- [Task prompt] Bring together copies of the lines in the data below that contain the word "chemicky".

- [Stored items from a collection]
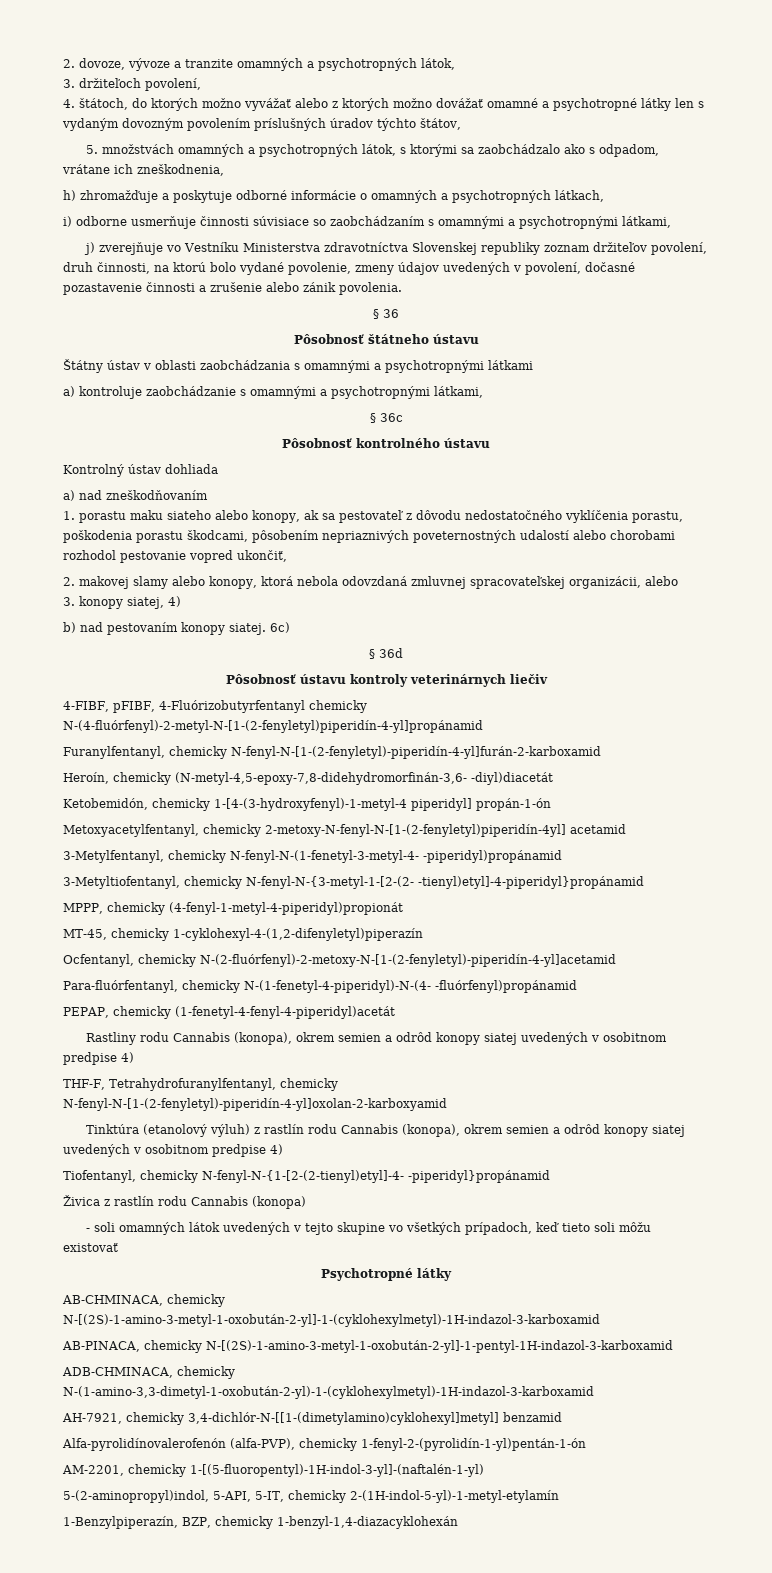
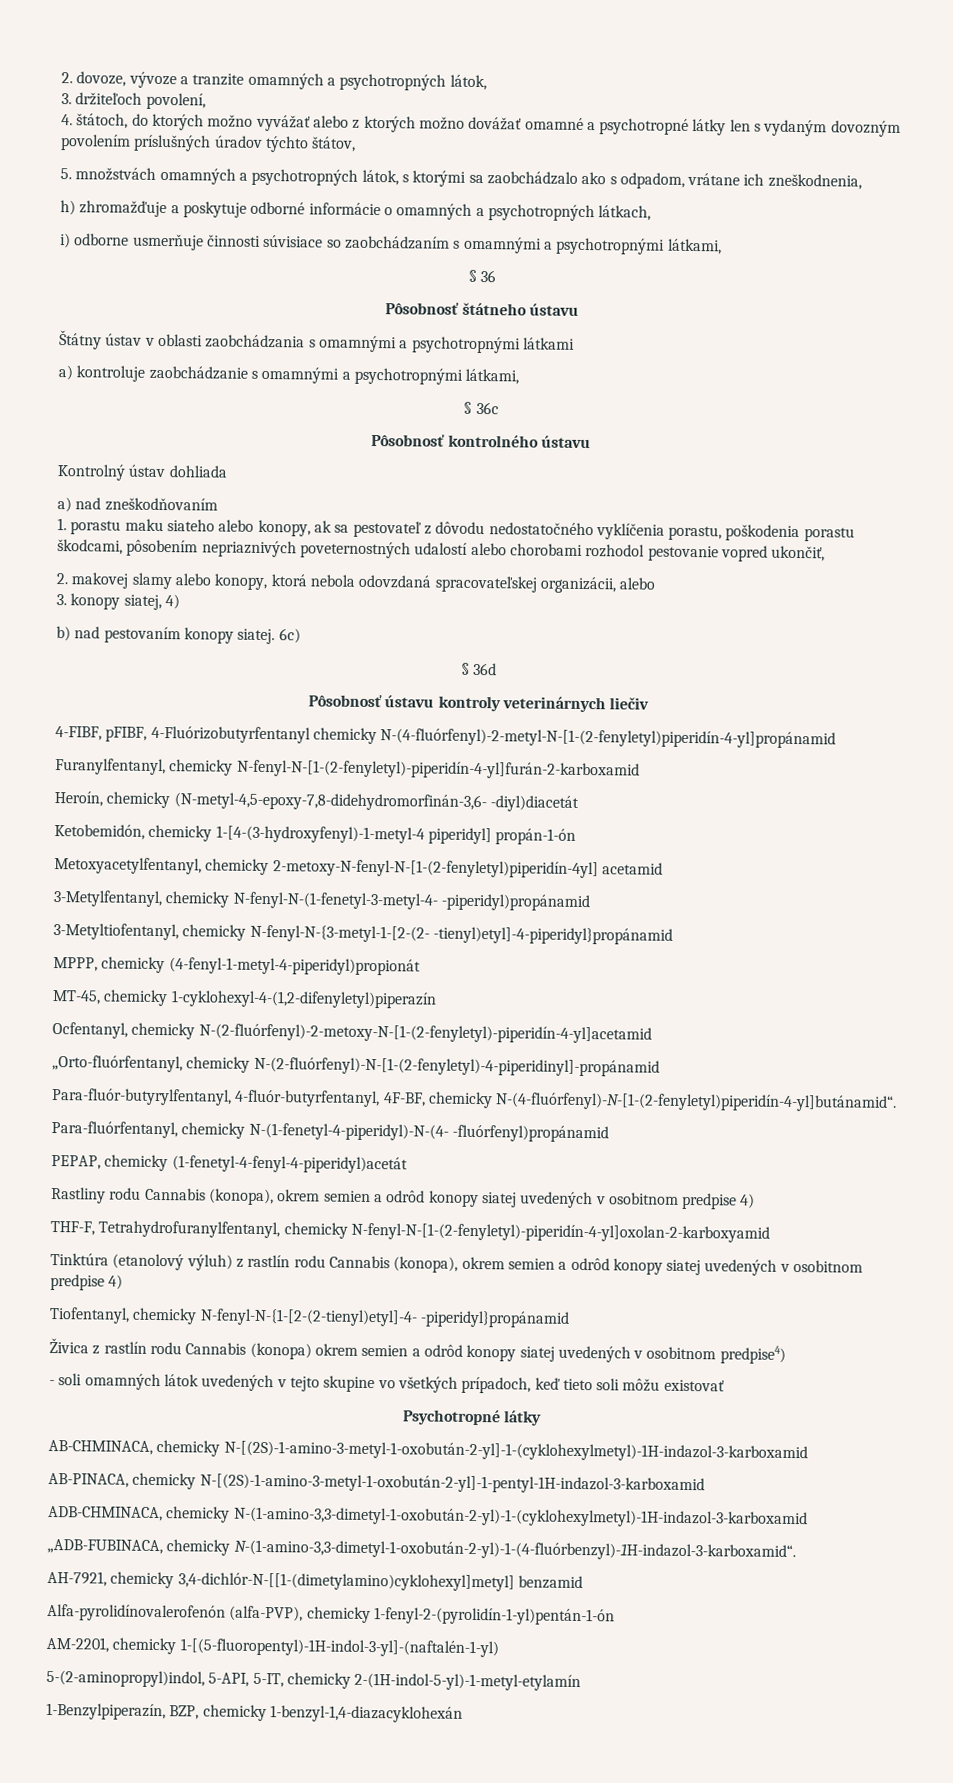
[83,242,707,255] [63,262,635,275] [63,282,402,295] // j) zverejňuje vo Vestníku Ministerstva zdravotníctva Slovenskej republiky zoznam držiteľov povolení, druh činnosti, na ktorú bolo vydané povolenie, zmeny údajov uvedených v povolení, dočasné pozastavenie činnosti a zrušenie alebo zánik povolenia. -> (722, 246) none
[410,576,466,589] zmluvnej -> (432, 581) none
(616, 960) none -> [52,1055,660,1077] [51,1088,898,1112] // „Orto-fluórfentanyl, chemicky N-(2-fluórfenyl)-N-[1-(2-fenyletyl)-4-piperidinyl]-propánamid // Para-fluór-butyrylfentanyl, 4-fluór-butyrfentanyl, 4F-BF, chemicky N-(4-fluórfenyl)-N-[1-(2-fenyletyl)piperidín-4-yl]butánamid“.
(306, 1202) none -> [314,1343,786,1364] okrem semien a odrôd konopy siatej uvedených v osobitnom predpise4)
(594, 1392) none -> [47,1538,796,1562] // „ADB-FUBINACA, chemicky N-(1-amino-3,3-dimetyl-1-oxobután-2-yl)-1-(4-fluórbenzyl)-1H-indazol-3-karboxamid“.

- [Expected output]
(616, 960) none -> [52,1055,660,1077] [51,1088,898,1112] // „Orto-fluórfentanyl, chemicky N-(2-fluórfenyl)-N-[1-(2-fenyletyl)-4-piperidinyl]-propánamid // Para-fluór-butyrylfentanyl, 4-fluór-butyrfentanyl, 4F-BF, chemicky N-(4-fluórfenyl)-N-[1-(2-fenyletyl)piperidín-4-yl]butánamid“.
(594, 1392) none -> [47,1538,796,1562] // „ADB-FUBINACA, chemicky N-(1-amino-3,3-dimetyl-1-oxobután-2-yl)-1-(4-fluórbenzyl)-1H-indazol-3-karboxamid“.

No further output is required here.